異典執行局ジルコール連絡所の一室では、別の噂が静かに共有されていた。
「……街では、石はガラクタ同然になったという噂が広がっています」
報告を上げた若い隊士に、上席の灰吏が頷く。
「よろしい。その噂は否定する必要はない。実態は、我々と聖印院とギルドだけが知っていればいい」
「ですが、本当に……あれほどの力を持つ石を、ここに置いておいてよろしいのですか?」
灰吏は窓の外――ジルコールの街並みを眺めながら、低く答えた。
「世界には、持っていること自体が危険な物がある。

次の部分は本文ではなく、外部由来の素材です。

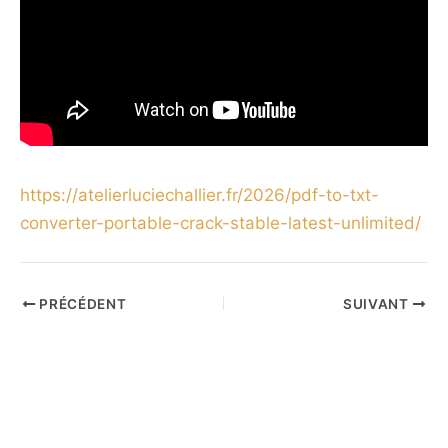
https://atelierluciechallier.fr/2026/pdf-to-txt-
converter-portable-crack-stable-latest-unlimited/
PRÉCÉDENT
SUIVANT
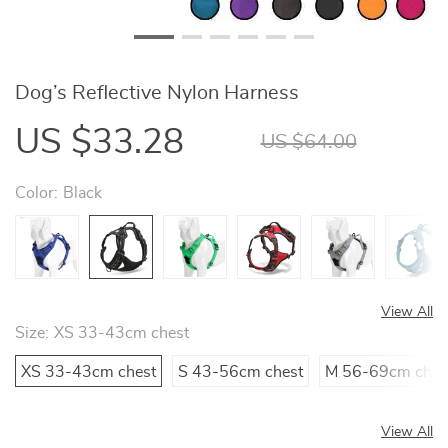
Dog’s Reflective Nylon Harness
US $33.28
US $64.00
Color:
Black
View All
Size:
XS 33-43cm chest
XS 33-43cm chest
S 43-56cm chest
M 56-69cm ches
View All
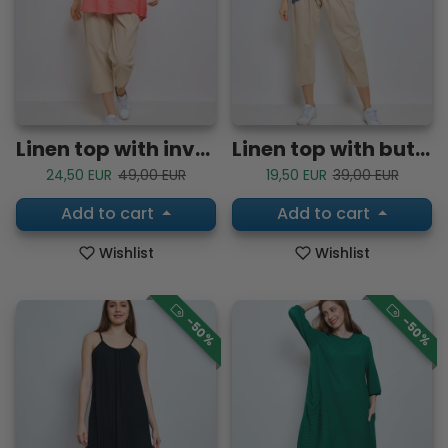
Linen top with inverted V-neck and embroidered trim
Linen top with buttoned tab sleeves
Sale price
Regular price
Sale price
Regular price
24,50 EUR
49,00 EUR
19,50 EUR
39,00 EUR
Add to cart
Add to cart
Wishlist
Wishlist
-50%
-50%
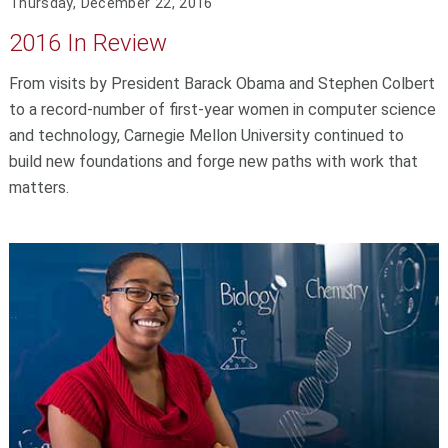
Thursday, December 22, 2016
2016 In Review
From visits by President Barack Obama and Stephen Colbert
to a record-number of first-year women in computer science
and technology, Carnegie Mellon University continued to
build new foundations and forge new paths with work that
matters.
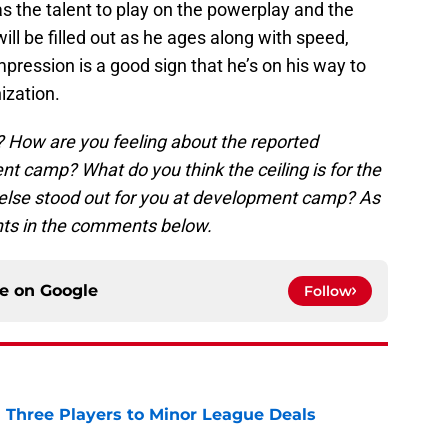
has the talent to play on the powerplay and the
will be filled out as he ages along with speed,
impression is a good sign that he’s on his way to
ization.
 How are you feeling about the reported
 camp? What do you think the ceiling is for the
 else stood out for you at development camp? As
ghts in the comments below.
ce on
Google
Follow
 Three Players to Minor League Deals
e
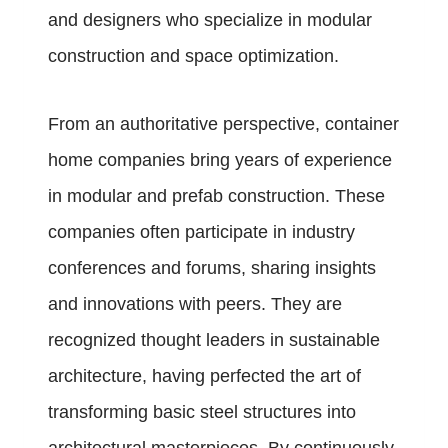
and designers who specialize in modular
construction and space optimization.
From an authoritative perspective, container
home companies bring years of experience
in modular and prefab construction. These
companies often participate in industry
conferences and forums, sharing insights
and innovations with peers. They are
recognized thought leaders in sustainable
architecture, having perfected the art of
transforming basic steel structures into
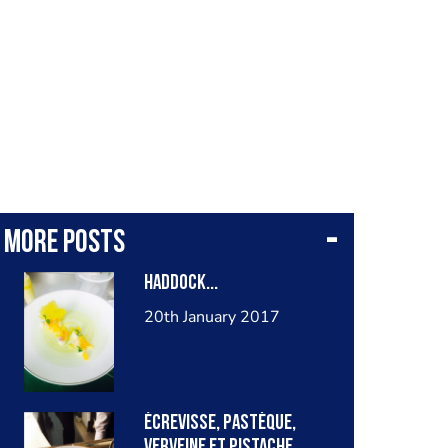
More posts
Haddock...
20th January 2017
Écrevisse, pastèque,
verveine et pistache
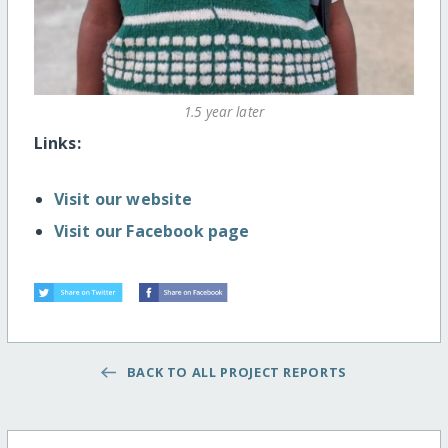
1.5 year later
Links:
Visit our website
Visit our Facebook page
BACK TO ALL PROJECT REPORTS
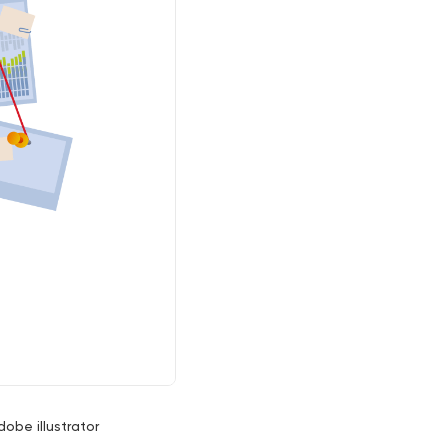
dobe illustrator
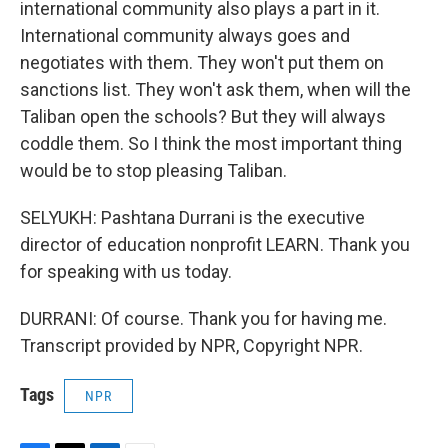
international community also plays a part in it.
International community always goes and
negotiates with them. They won't put them on
sanctions list. They won't ask them, when will the
Taliban open the schools? But they will always
coddle them. So I think the most important thing
would be to stop pleasing Taliban.
SELYUKH: Pashtana Durrani is the executive
director of education nonprofit LEARN. Thank you
for speaking with us today.
DURRANI: Of course. Thank you for having me.
Transcript provided by NPR, Copyright NPR.
Tags
NPR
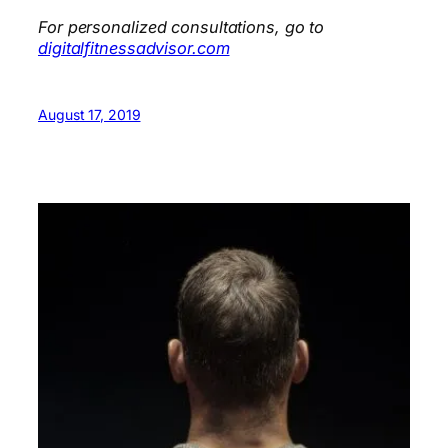
For personalized consultations, go to
digitalfitnessadvisor.com
August 17, 2019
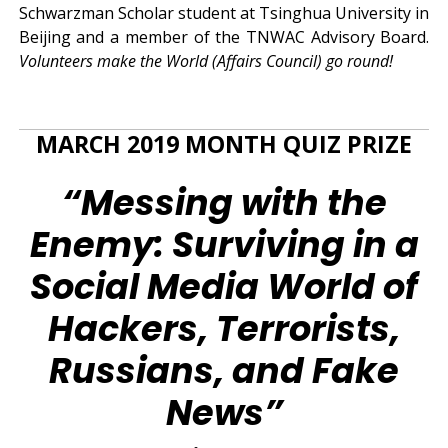
Schwarzman Scholar student at Tsinghua University in
Beijing and a member of the TNWAC Advisory Board.
Volunteers make the World (Affairs Council) go round!
MARCH 2019 MONTH QUIZ PRIZE
“Messing with the
Enemy: Surviving in a
Social Media World of
Hackers, Terrorists,
Russians, and Fake
News”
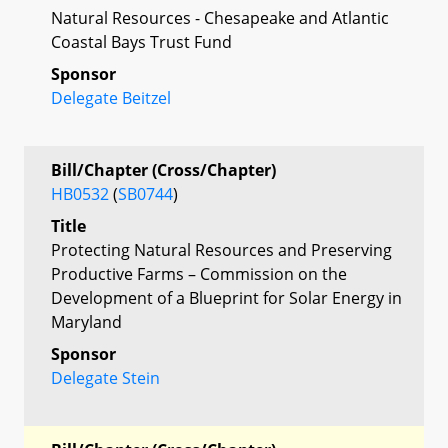
Natural Resources - Chesapeake and Atlantic
Coastal Bays Trust Fund
Sponsor
Delegate Beitzel
Bill/Chapter (Cross/Chapter)
HB0532
(
SB0744
)
Title
Protecting Natural Resources and Preserving
Productive Farms – Commission on the
Development of a Blueprint for Solar Energy in
Maryland
Sponsor
Delegate Stein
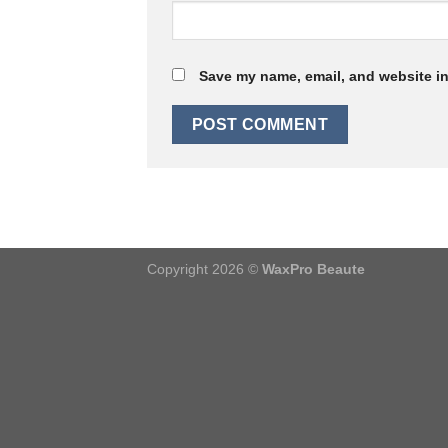
Save my name, email, and website in
Copyright 2026 ©
WaxPro Beaute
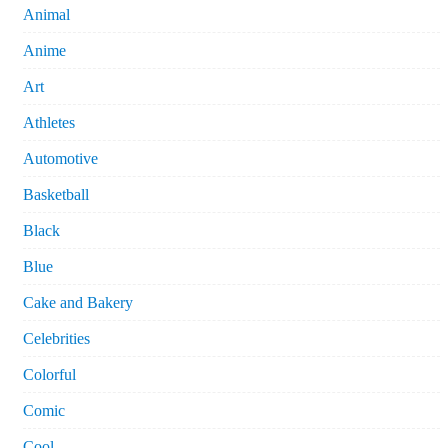
Animal
Anime
Art
Athletes
Automotive
Basketball
Black
Blue
Cake and Bakery
Celebrities
Colorful
Comic
Cool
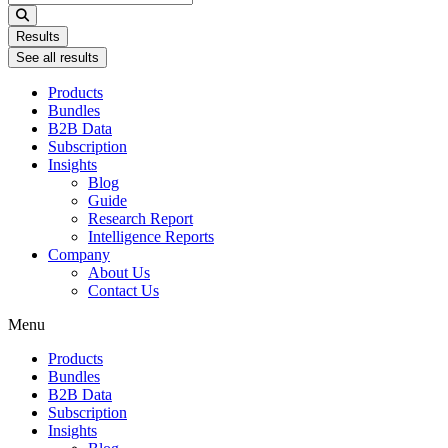
...
Results
See all results
Products
Bundles
B2B Data
Subscription
Insights
Blog
Guide
Research Report
Intelligence Reports
Company
About Us
Contact Us
Menu
Products
Bundles
B2B Data
Subscription
Insights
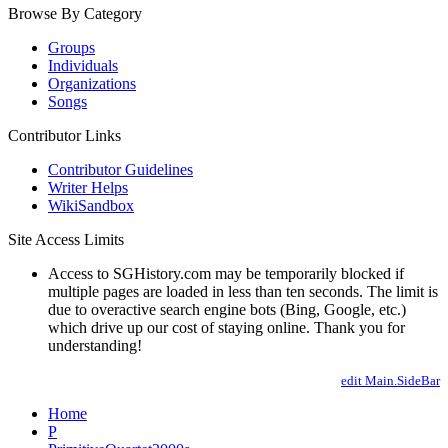
Browse By Category
Groups
Individuals
Organizations
Songs
Contributor Links
Contributor Guidelines
Writer Helps
WikiSandbox
Site Access Limits
Access to SGHistory.com may be temporarily blocked if
multiple pages are loaded in less than ten seconds. The limit is
due to overactive search engine bots (Bing, Google, etc.)
which drive up our cost of staying online. Thank you for
understanding!
edit Main.SideBar
Home
P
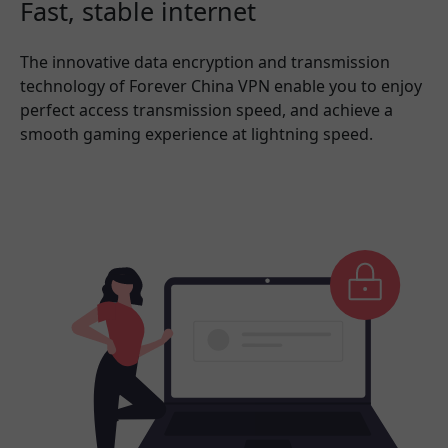
Fast, stable internet
The innovative data encryption and transmission
technology of Forever China VPN enable you to enjoy
perfect access transmission speed, and achieve a
smooth gaming experience at lightning speed.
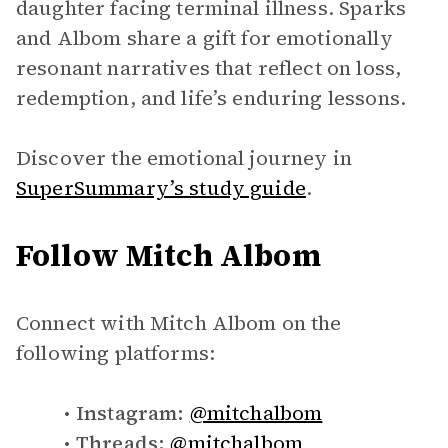
daughter facing terminal illness. Sparks
and Albom share a gift for emotionally
resonant narratives that reflect on loss,
redemption, and life’s enduring lessons.
Discover the emotional journey in
SuperSummary’s study guide
.
Follow Mitch Albom
Connect with Mitch Albom on the
following platforms:
Instagram:
@mitchalbom
Threads:
@mitchalbom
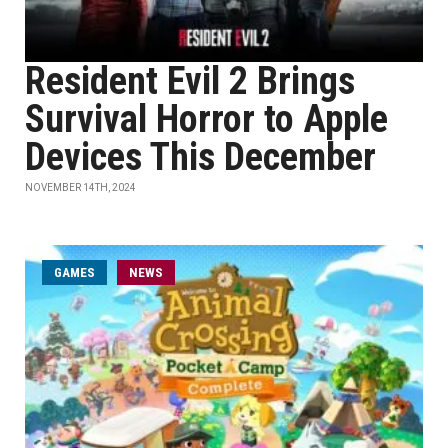
Resident Evil 2 Brings
Survival Horror to Apple
Devices This December
NOVEMBER 14TH, 2024
GAMES
NEWS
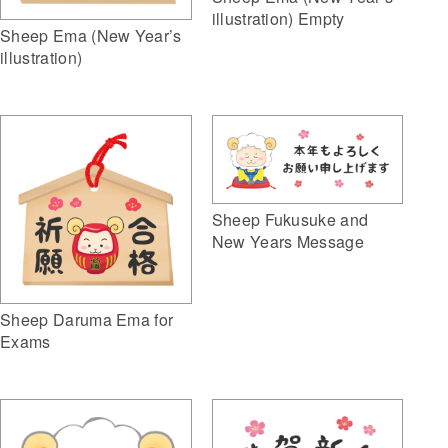
illustration) Empty
Sheep Ema (New Year’s
illustration)
Sheep Fukusuke and
New Years Message
Sheep Daruma Ema for
Exams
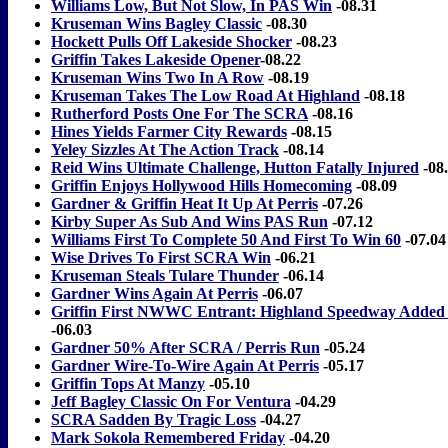
Williams Low, But Not Slow, In PAS Win
-08.31
Kruseman Wins Bagley Classic
-08.30
Hockett Pulls Off Lakeside Shocker
-08.23
Griffin Takes Lakeside Opener
-08.22
Kruseman Wins Two In A Row
-08.19
Kruseman Takes The Low Road At Highland
-08.18
Rutherford Posts One For The SCRA
-08.16
Hines Yields Farmer City Rewards
-08.15
Yeley Sizzles At The Action Track
-08.14
Reid Wins Ultimate Challenge, Hutton Fatally Injured
-08
Griffin Enjoys Hollywood Hills Homecoming
-08.09
Gardner & Griffin Heat It Up At Perris
-07.26
Kirby Super As Sub And Wins PAS Run
-07.12
Williams First To Complete 50 And First To Win 60
-07.04
Wise Drives To First SCRA Win
-06.21
Kruseman Steals Tulare Thunder
-06.14
Gardner Wins Again At Perris
-06.07
Griffin First NWWC Entrant: Highland Speedway Added 
-06.03
Gardner 50% After SCRA / Perris Run
-05.24
Gardner Wire-To-Wire Again At Perris
-05.17
Griffin Tops At Manzy
-05.10
Jeff Bagley Classic On For Ventura
-04.29
SCRA Sadden By Tragic Loss
-04.27
Mark Sokola Remembered Friday
-04.20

だが同時に、誰が持っているか”で危険度が変わる物もある」
断章隊士アランの名が、机上の書類に記されている。
R-22封印の報告書。その傍らには、銀刻交易連合・エレアノーラの名。
「今は――あの魔女が、まだこちら側にいる。
それならば、この街に封じておく意味はある」
「“まだ”、ですか」
「まだだ」
灰吏は静かに言った。
「いつか、彼女が世界の秩序と真っ向から衝突する日が来るかもしれん。
その時までは――再生魔石もまた、一つの賭け札として、この街に眠らせておけばいい」
そう語る局員たちの耳には、
市場で流れている「大した石じゃなかったらしい」という噂話は、届かない。
表の世界では、再生魔石の値打ちは、ゆるやかにしぼんでいく。
だが地下深く――
再生魔石は静かに、ひび割れた光を内側に秘めたまま静かに眠りにつく。